Shabbat and Pesach

Yesterday was our most relaxed day so far. We woke up around nine and walked along the water (via the Jaffa-Tel Aviv causeway) to the Carmel Market. The Carmel Market is a huge outdoor market that sells everything from touristy trinkets and counterfeit Dolce&Gabbana underwear (I’m starting to realize why Tel Aviv is internationally regarded as one of the most gay-friendly cities) to fruit, spices, and fresh fish from the nearby port. It’s probably a lot to take in on any given day, but yesterday morning was the day before shabbat and the morning before the first Passover Seder. Walking around the Carmel Market yesterday was like trying to take a leisurely stroll through the supermarket the day before Thanksgiving. In short: it was loud, crowded, and generally overwhelming.

Despite that, David and I walked all the way through, pausing only to buy some kalamata olives for a snack. Even with our short visit, I got a taste of the bargaining power of some of the salespeople. On our way out of the market, I stopped to look at a small, painted tin pot. Before I knew what was happening, the salesman was shouting, “For you, half price!” I looked up to find an older, weathered looking man with tufts of white hair around his ears. He was also wearing an apron, which I thought was weird, since his stall only sold kitchen supplies. I looked at him, looked back at the pot, kind of shrugged. He continued, “Ok, 20 shekels,” at which point David noticed that I was no longer behind him and walked up next to the salesperson.

“We don’t even have a kitchen, Alexis. What would you even do with it..” The salesman gave David a sideways look and said in a squeakier tone, “Fifteen shekel. Final.” He already had the pot I had been looking at in a plastic bag in his hand and was trying to hand it to me.

I shook my head, and David took my hand. As we walked away, he shouted at us, “Wait!” I had to ask David later what it was I had been bargaining over: a crappy Turkish coffee pot. Oh well. Good practice if I ever actually want something there.

Afterwards, we walked through an adjacent crafts fair (admittedly, this was a very Alexis type of morning, not so much David. Although he was a good sport.) that had some cool jewelry stalls and some very weird art stalls. One man sold photos he made by re-staging classic movie posters using leggo people he had made to look like hasidic Jews.

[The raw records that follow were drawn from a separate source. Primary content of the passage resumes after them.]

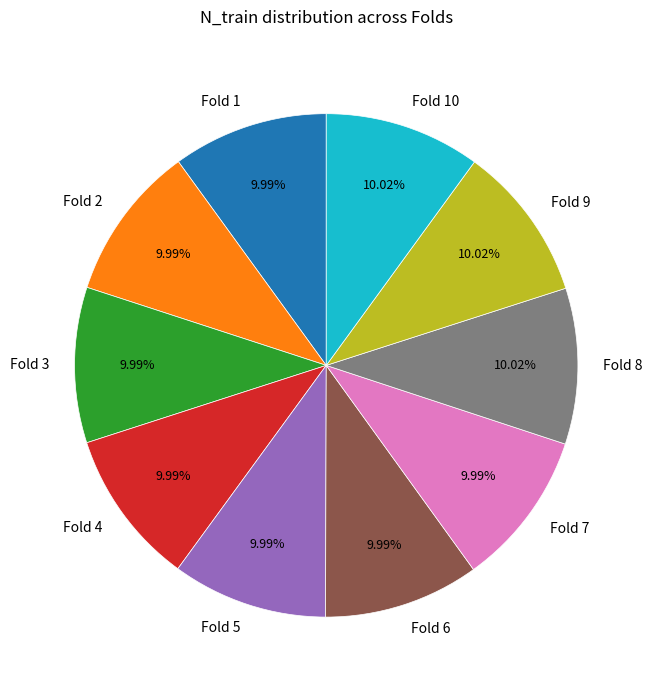

True or false: Fold 7 accounts for 1% of the total.

False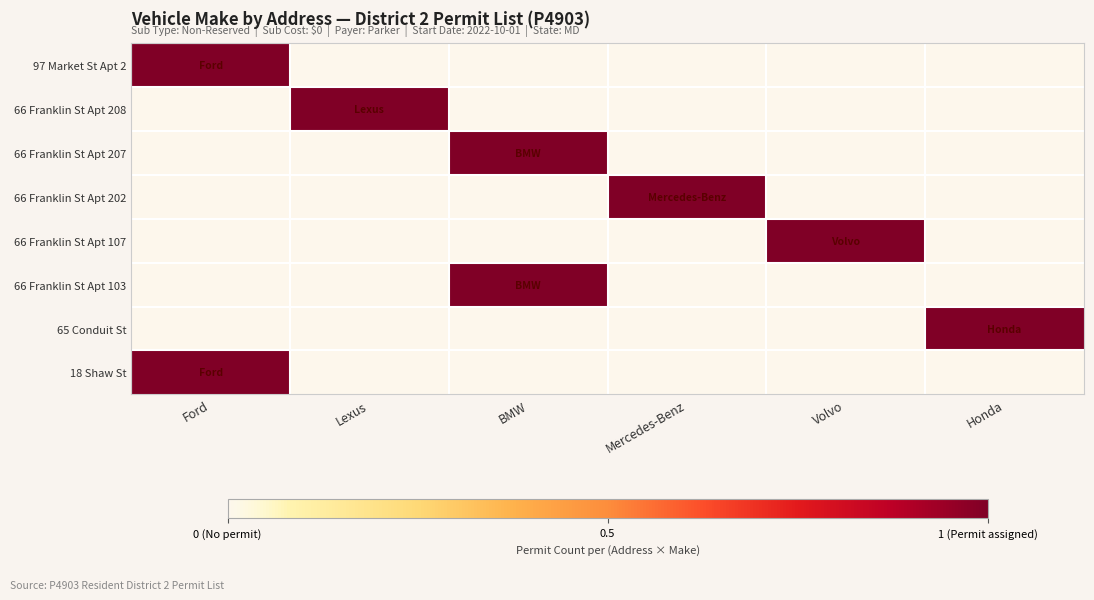

Reading left to right, transcribe all the data shown in this chart.

97 Market St Apt 2: Ford=1	Lexus=0	BMW=0	Mercedes-Benz=0	Volvo=0	Honda=0
66 Franklin St Apt 208: Ford=0	Lexus=1	BMW=0	Mercedes-Benz=0	Volvo=0	Honda=0
66 Franklin St Apt 207: Ford=0	Lexus=0	BMW=1	Mercedes-Benz=0	Volvo=0	Honda=0
66 Franklin St Apt 202: Ford=0	Lexus=0	BMW=0	Mercedes-Benz=1	Volvo=0	Honda=0
66 Franklin St Apt 107: Ford=0	Lexus=0	BMW=0	Mercedes-Benz=0	Volvo=1	Honda=0
66 Franklin St Apt 103: Ford=0	Lexus=0	BMW=1	Mercedes-Benz=0	Volvo=0	Honda=0
65 Conduit St: Ford=0	Lexus=0	BMW=0	Mercedes-Benz=0	Volvo=0	Honda=1
18 Shaw St: Ford=1	Lexus=0	BMW=0	Mercedes-Benz=0	Volvo=0	Honda=0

We got a little hungry after walking past all of the food stands in the Carmel Market, so we hopped on a bus back to Jaffa, where we split a lunch of hummus with tahina, pickles, Israeli salad, pita, french fries, and falafel. Food here is generally pretty expensive, but our lunch was only about $10 between the two of us! Like seemingly everyone in this country, I like a good deal. We walked home to rest a little bit during the hottest part of the day before heading out again (side note: David is already sunburned. I am not. #winning #tigersblood).

Around six o’clock, we walked to the water’s edge to get some fresh air and watch the sun go down. I finally charged my digital camera, so I will let the pictures do most of the talking.



Looking down the coast from Jaffa to Tel Aviv (from the old part of the city to the new part).


The sun was behind the clouds for most of the sunset, but it was still pretty.


“Candid” photo…


David tries out his photography skills. “I’m an artist…” -David


The colors changed because I was trying out the “sunset” setting on my camera.


This is a public park that looks out on the water. That’s David on the left in the Churchill jacket!


David’ “Why I are you trying to take glamor shots?” -.-


Back to regular lighting at the port.



Dinner after the sun went down: my first Israeli shawarma in laffa (a kind of thin, doughy pita) with five different salads, tahini, and french fries stuck in there for good measure.